Work order =
Your reply should be an exact copy of every entry, with the pictures removed.

Dataset entries below:

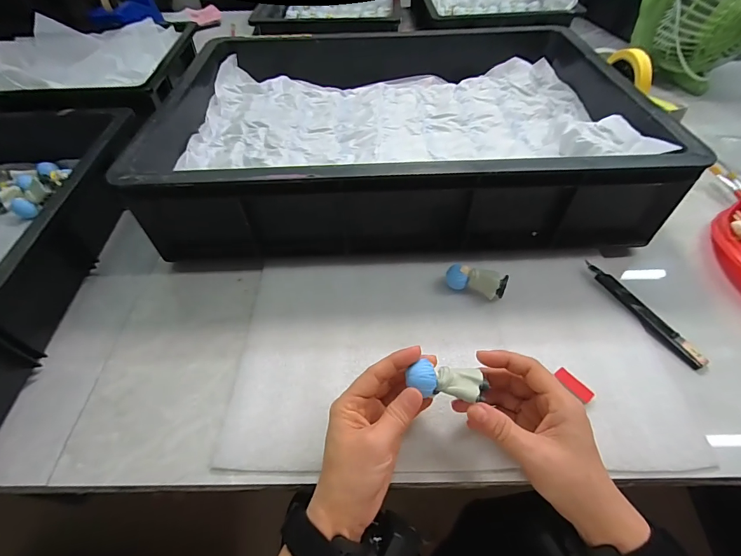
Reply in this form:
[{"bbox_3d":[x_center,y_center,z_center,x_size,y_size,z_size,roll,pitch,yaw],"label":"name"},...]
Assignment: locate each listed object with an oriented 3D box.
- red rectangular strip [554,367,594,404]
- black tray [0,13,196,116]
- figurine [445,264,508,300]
[{"bbox_3d":[0.186,0.097,0.331,0.011,0.005,0.034,-29,56,-20],"label":"red rectangular strip"},{"bbox_3d":[-0.551,-0.365,0.657,0.425,0.106,0.313,-3,51,0],"label":"black tray"},{"bbox_3d":[0.114,0.004,0.393,0.062,0.032,0.022,19,55,16],"label":"figurine"}]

End of Dataset entries.

Task result =
Reply in this form:
[{"bbox_3d":[x_center,y_center,z_center,x_size,y_size,z_size,roll,pitch,yaw],"label":"name"},...]
Assignment: locate each listed object with an oriented 3D box.
- red rectangular strip [554,367,594,404]
- black tray [0,13,196,116]
- figurine [445,264,508,300]
[{"bbox_3d":[0.186,0.097,0.331,0.011,0.005,0.034,-29,56,-20],"label":"red rectangular strip"},{"bbox_3d":[-0.551,-0.365,0.657,0.425,0.106,0.313,-3,51,0],"label":"black tray"},{"bbox_3d":[0.114,0.004,0.393,0.062,0.032,0.022,19,55,16],"label":"figurine"}]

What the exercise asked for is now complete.